§ Job 1: In the rows below, write out again the lines starting at the very first one and ending at the line that contains "scientific name: Machilus japonica", both included.
**** Extracted text
That a book is not worth spending time on if it isn’t __________ enough to distract us from the innumerable other forms of entertainment “at our fingertips”, is something you can say only if you view reading as a form of entertainment. This is why it made me angry. Because I don’t view reading as solely a way to entertain myself… nor as solely a way to inform myself nor as solely a way to educate myself (remember when there was a difference between information and education?)

The kid standing between the two billboards, each promising the same thing, will always (unless he’s the exception) choose the video game. The “voracious” reader who expects to be entertained on par with the exploits on YouTube or Facebook or even The Paris Review or a story or video on, will always x-out of the window , scroll out of the e-book, put the book down in favor of these.
********
**** The data
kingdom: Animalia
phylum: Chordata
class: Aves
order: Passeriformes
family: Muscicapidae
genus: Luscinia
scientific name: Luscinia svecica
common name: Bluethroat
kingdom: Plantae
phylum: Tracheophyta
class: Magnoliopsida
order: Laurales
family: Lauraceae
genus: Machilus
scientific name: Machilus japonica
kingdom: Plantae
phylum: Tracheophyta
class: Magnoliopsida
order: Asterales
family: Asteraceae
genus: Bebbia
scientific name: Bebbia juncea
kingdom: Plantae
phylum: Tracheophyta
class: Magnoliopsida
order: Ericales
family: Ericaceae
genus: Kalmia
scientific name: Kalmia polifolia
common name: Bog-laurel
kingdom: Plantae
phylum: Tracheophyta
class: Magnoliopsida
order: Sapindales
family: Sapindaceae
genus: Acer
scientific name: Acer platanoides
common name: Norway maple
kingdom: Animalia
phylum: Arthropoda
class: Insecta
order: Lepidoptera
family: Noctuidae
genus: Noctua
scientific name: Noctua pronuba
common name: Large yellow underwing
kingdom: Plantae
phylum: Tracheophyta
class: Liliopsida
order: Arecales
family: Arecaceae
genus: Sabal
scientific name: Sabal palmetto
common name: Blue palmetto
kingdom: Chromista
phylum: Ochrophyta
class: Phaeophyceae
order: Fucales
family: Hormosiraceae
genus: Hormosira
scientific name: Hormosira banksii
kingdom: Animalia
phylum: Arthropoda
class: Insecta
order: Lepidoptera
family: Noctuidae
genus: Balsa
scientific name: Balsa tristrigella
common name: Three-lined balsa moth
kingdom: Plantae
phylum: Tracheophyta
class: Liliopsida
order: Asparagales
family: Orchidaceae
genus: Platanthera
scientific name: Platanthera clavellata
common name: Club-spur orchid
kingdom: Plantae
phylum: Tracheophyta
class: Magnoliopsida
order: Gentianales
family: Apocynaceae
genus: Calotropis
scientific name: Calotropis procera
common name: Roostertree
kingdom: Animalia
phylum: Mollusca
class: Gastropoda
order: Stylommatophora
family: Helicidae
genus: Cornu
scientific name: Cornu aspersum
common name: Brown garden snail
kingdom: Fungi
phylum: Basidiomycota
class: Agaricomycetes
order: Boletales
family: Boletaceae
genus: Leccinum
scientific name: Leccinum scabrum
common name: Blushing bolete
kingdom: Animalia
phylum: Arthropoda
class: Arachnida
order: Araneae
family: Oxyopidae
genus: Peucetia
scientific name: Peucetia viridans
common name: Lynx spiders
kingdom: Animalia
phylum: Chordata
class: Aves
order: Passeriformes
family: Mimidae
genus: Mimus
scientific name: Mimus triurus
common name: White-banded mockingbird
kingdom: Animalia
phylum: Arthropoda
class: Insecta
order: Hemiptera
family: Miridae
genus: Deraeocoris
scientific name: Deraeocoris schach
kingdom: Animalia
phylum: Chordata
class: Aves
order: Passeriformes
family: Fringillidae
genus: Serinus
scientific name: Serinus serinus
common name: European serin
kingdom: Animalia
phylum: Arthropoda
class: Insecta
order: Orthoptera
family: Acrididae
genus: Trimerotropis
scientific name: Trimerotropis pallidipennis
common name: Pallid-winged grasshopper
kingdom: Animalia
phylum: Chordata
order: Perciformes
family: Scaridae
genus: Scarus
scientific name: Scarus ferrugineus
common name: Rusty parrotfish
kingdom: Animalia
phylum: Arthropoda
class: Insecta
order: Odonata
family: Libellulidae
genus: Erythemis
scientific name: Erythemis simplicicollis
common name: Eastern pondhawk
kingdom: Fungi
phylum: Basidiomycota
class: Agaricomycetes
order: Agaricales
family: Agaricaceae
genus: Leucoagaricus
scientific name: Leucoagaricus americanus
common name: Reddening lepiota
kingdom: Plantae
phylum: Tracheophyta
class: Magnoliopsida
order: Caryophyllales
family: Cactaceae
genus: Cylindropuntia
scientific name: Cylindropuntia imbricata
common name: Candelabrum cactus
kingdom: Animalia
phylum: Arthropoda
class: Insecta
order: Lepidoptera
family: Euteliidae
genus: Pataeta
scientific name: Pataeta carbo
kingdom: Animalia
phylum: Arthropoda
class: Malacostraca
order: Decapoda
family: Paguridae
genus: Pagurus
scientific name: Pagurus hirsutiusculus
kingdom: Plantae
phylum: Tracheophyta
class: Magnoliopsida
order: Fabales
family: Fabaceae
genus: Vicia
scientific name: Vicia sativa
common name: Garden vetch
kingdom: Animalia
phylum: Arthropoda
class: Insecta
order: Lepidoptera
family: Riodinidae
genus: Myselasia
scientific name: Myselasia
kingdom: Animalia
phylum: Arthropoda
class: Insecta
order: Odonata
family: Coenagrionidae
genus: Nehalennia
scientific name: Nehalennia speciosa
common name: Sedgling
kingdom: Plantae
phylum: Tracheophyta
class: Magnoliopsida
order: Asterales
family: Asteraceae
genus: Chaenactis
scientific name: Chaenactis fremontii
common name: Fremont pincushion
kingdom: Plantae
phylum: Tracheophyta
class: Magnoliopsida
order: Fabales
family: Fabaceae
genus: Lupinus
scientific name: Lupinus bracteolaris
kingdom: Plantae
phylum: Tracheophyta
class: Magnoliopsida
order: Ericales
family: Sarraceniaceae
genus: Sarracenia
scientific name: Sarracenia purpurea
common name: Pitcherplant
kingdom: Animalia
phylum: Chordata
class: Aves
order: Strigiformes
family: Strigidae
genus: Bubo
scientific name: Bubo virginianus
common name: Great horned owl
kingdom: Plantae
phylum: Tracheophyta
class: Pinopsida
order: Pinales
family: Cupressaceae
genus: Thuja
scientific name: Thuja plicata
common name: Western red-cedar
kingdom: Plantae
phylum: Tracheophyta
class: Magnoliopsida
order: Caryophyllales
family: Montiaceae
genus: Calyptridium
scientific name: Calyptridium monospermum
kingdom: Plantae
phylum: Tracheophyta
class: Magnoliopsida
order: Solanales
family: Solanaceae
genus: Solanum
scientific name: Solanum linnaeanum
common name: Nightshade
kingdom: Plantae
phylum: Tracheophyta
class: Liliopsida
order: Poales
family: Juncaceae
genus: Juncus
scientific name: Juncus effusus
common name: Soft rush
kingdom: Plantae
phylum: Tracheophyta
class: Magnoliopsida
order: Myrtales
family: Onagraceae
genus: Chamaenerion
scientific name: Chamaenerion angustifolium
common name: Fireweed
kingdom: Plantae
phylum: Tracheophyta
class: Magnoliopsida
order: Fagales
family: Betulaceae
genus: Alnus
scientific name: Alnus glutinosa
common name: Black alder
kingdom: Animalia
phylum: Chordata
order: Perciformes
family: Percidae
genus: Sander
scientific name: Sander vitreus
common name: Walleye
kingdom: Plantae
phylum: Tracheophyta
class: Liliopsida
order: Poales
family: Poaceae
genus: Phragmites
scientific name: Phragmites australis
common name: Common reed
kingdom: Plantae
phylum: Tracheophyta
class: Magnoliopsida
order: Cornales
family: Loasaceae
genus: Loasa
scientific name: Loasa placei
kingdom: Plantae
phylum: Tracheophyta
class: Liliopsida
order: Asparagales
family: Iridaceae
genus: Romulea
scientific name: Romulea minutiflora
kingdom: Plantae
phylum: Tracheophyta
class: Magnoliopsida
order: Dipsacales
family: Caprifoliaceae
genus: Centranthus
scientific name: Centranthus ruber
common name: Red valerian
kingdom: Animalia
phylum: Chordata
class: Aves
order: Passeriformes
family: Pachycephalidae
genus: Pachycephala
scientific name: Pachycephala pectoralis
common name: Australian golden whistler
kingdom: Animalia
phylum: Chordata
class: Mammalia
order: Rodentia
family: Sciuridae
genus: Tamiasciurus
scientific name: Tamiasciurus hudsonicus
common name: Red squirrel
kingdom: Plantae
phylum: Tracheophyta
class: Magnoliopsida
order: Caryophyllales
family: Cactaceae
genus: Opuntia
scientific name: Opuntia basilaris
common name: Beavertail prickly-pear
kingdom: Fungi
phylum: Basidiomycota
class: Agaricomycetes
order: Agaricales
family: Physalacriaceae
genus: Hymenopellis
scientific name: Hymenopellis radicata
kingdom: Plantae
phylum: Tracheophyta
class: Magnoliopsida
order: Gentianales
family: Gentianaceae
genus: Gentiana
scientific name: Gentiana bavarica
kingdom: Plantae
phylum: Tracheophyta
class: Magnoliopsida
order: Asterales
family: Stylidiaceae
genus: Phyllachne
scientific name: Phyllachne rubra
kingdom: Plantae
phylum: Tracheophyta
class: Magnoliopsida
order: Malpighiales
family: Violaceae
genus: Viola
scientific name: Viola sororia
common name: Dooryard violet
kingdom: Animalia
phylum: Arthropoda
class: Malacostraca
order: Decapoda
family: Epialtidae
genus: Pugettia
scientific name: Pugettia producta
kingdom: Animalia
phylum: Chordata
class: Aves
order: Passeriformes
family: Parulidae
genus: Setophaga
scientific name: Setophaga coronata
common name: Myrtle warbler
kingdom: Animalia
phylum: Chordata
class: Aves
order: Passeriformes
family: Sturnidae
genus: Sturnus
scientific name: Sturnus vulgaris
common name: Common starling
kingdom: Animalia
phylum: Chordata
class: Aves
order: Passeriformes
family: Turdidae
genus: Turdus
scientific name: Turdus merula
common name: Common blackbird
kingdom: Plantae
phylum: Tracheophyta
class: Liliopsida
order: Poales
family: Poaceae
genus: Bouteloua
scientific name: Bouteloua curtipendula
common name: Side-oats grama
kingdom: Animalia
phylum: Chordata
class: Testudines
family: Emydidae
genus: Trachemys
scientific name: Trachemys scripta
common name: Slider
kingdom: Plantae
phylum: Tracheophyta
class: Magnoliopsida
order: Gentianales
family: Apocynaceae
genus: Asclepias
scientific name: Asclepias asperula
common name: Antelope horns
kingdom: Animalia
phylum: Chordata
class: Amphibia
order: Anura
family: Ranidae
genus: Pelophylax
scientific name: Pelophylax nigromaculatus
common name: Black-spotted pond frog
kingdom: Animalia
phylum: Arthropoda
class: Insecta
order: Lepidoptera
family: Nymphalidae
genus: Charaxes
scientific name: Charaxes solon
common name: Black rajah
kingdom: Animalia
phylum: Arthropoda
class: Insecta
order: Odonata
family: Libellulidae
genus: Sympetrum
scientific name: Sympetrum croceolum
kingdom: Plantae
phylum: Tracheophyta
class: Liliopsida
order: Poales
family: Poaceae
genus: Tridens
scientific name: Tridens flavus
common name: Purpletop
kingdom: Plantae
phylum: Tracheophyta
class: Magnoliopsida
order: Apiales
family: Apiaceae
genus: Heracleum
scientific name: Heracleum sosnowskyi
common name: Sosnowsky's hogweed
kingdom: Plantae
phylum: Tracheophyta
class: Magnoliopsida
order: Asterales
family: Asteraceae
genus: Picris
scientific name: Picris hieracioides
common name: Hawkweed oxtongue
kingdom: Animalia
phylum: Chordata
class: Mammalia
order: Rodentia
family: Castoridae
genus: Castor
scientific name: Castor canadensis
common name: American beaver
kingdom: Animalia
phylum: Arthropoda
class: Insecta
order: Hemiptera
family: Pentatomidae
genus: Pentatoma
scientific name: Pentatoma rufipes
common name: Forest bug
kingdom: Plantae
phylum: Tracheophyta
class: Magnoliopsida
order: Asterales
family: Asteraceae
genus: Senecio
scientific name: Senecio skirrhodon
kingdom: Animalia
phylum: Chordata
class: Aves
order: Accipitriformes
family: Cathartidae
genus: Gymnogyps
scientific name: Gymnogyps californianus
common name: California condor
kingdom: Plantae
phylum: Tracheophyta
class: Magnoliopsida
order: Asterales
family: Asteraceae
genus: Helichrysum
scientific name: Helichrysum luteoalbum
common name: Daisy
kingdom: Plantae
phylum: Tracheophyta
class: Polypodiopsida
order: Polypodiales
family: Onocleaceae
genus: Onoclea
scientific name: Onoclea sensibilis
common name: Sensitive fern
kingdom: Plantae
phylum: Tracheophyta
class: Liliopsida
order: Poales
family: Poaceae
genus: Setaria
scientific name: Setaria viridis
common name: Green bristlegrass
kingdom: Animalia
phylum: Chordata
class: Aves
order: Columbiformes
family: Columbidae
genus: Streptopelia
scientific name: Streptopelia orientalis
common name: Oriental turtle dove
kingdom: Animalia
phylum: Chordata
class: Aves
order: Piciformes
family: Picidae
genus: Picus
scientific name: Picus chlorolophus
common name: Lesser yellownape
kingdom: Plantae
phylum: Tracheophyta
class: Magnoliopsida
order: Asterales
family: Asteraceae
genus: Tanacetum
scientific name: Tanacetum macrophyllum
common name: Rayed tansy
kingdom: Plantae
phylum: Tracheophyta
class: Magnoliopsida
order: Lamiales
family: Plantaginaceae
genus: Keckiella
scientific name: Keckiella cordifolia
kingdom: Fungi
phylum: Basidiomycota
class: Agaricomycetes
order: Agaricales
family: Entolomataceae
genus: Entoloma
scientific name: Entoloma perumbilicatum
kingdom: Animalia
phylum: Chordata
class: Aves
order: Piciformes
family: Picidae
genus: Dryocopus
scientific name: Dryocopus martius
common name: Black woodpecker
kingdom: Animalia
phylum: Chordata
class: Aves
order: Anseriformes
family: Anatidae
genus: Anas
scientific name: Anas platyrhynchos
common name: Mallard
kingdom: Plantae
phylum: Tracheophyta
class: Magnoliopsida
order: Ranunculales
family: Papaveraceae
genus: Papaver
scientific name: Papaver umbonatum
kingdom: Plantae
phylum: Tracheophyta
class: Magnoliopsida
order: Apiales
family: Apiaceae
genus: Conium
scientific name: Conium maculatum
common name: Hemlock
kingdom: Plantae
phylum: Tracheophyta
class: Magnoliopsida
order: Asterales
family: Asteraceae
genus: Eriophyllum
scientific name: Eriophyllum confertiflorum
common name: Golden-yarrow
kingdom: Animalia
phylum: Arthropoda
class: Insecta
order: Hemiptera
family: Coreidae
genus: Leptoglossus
********
§ Job 2: Transcribe the passage on reading above, starting at "That a book" and ending at "favor of these.".

§ Written solution 1:
kingdom: Animalia
phylum: Chordata
class: Aves
order: Passeriformes
family: Muscicapidae
genus: Luscinia
scientific name: Luscinia svecica
common name: Bluethroat
kingdom: Plantae
phylum: Tracheophyta
class: Magnoliopsida
order: Laurales
family: Lauraceae
genus: Machilus
scientific name: Machilus japonica

§ Written solution 2:
That a book is not worth spending time on if it isn’t __________ enough to distract us from the innumerable other forms of entertainment “at our fingertips”, is something you can say only if you view reading as a form of entertainment. This is why it made me angry. Because I don’t view reading as solely a way to entertain myself… nor as solely a way to inform myself nor as solely a way to educate myself (remember when there was a difference between information and education?)

The kid standing between the two billboards, each promising the same thing, will always (unless he’s the exception) choose the video game. The “voracious” reader who expects to be entertained on par with the exploits on YouTube or Facebook or even The Paris Review or a story or video on, will always x-out of the window , scroll out of the e-book, put the book down in favor of these.